Par ailleurs, les négociations auxquelles les scripteurs ont recours à un certain moment de l’interaction sont, parfois conséquentes à des discordances autour d’un point de vue ou d’une idée concernant le texte à produire et la meilleure façon de le présenter au lecteur. Néanmoins, elles sont également résultantes d’une volonté de l’un des interactants à discuter une idée, c’est-à-dire qu’il la présente ou la suggère à son homologue avec l’intention de la lui soumettre en vue de bénéficier de sa réflexion et de ses réflexions. Ces négociations méta peuvent être d’ordre procédural, discursif ou linguistique mais elles sont toutes, et ce quelque soit leur origine, nécessaires à l’accomplissement de cet acte rédactionnel.

Pour rendre compte de ces négociations méta, nous avons choisi d’extraire des exemples à partir des verbalisations de presque l’ensemble des groupes observés. Ainsi, nous tentons de mettre à contribution tous les binômes enregistrés. Nous tenons, cependant, à signaler que le recours à ces négociations n’est pas de la même équivalence d’un binôme à un autre en raison de l’intérêt différent que ces derniers manifestent face à une action rédactionnelle ou à une autre. Ce que nous voulons montrer c’est la disparité des approches suivies par les étudiants.

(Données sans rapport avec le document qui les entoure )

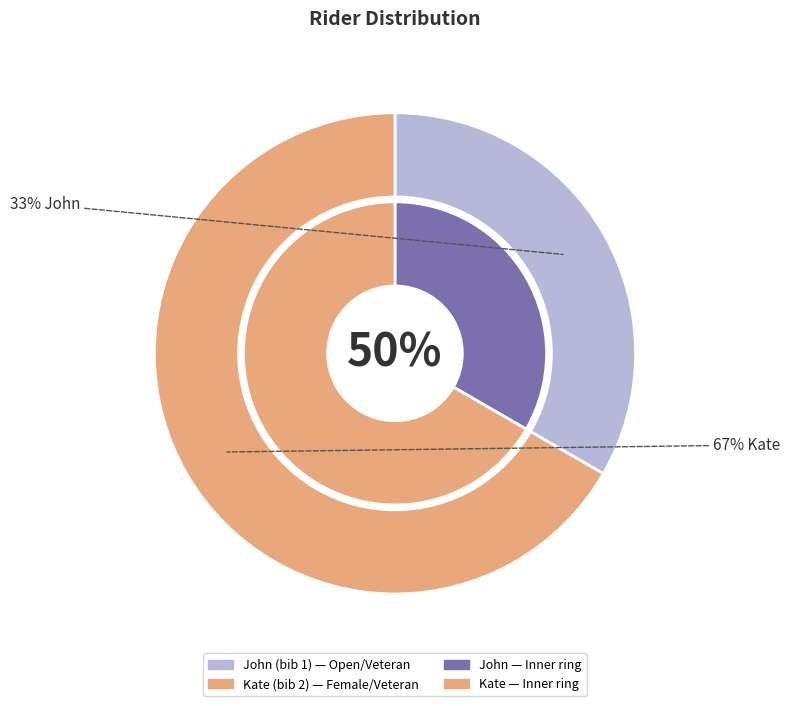

What percentage do John and Kate together represent?

100.0%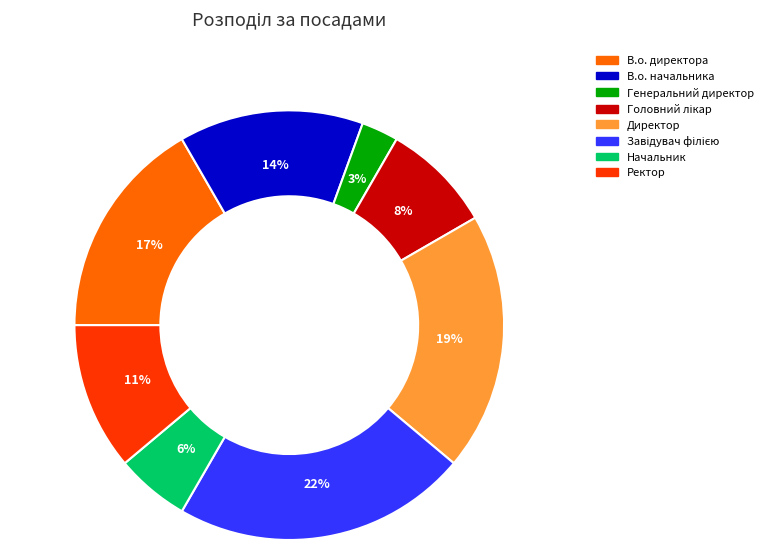

How many slices are in this pie chart?

8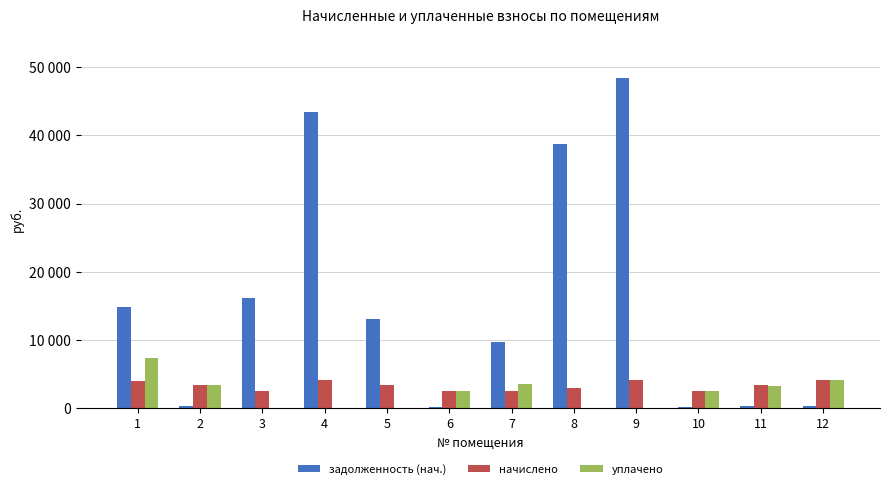

Are the bars grouped side by side (vs. stacked)?

Yes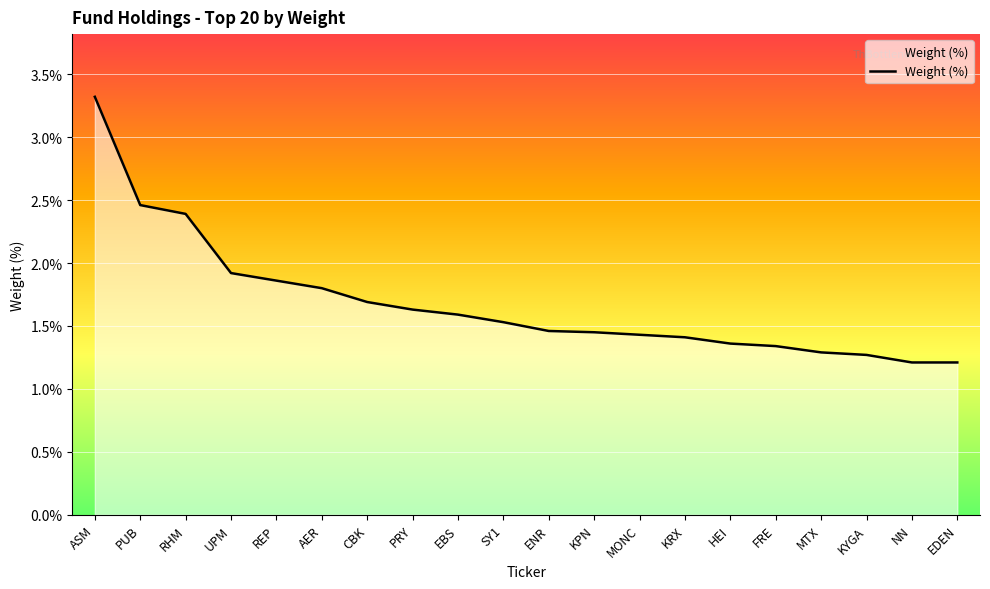

What is the difference between the maximum and minimum values?

2.1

En effet, ces étudiants se retrouvent dans cette situation-problème face à plusieurs difficultés à surmonter : la structuration du texte, son organisation syntaxique et sémantique, le choix des termes ad hoc…Pour arriver à surmonter toutes ces contraintes rédactionnelles et à présenter un texte final « satisfaisant » du moins de leur point de vue, ils doivent fournir un travail d’élaboration conséquent. Pour ce faire, ils sont amenés à discuter leurs actes scripturaux et ce sont ces discussions méta qui leur permettront de réaliser leurs objectifs.

Ce que nous devons, par ailleurs signaler, c’est que la négociation peut se manifester sous forme d’échange (qu’il soit long ou court), mais qu’elle est également présente dans une seule intervention et donc un seul et même tour de parole. Nous pensons qu’il n’est pas primordial d’avoir une discussion à bâtons rompus entre les interlocuteurs qui discutent un point ou un autre en s’opposant et en essayant de trouver un terrain d’entente entre eux pour que cela soit considéré comme une négociation. Présenter une idée (son idée) en présence d’un autre qui est susceptible de l’accepter mais aussi de la réfuter, la critiquer ou la modifier, faire part de sa vision des choses à autrui correspond à risquer d’être jugé et par là être soutenu ou bien repoussé. Le fait d’intervenir et d’émettre un message présuppose, selon nous, une prise de risque de la part du locuteur. Ainsi, dans cette seule action consistant en la présentation de sa propre interpellation des choses et sa soumission au jugement de l’autre, le proposant entame d’ores et déjà une négociation.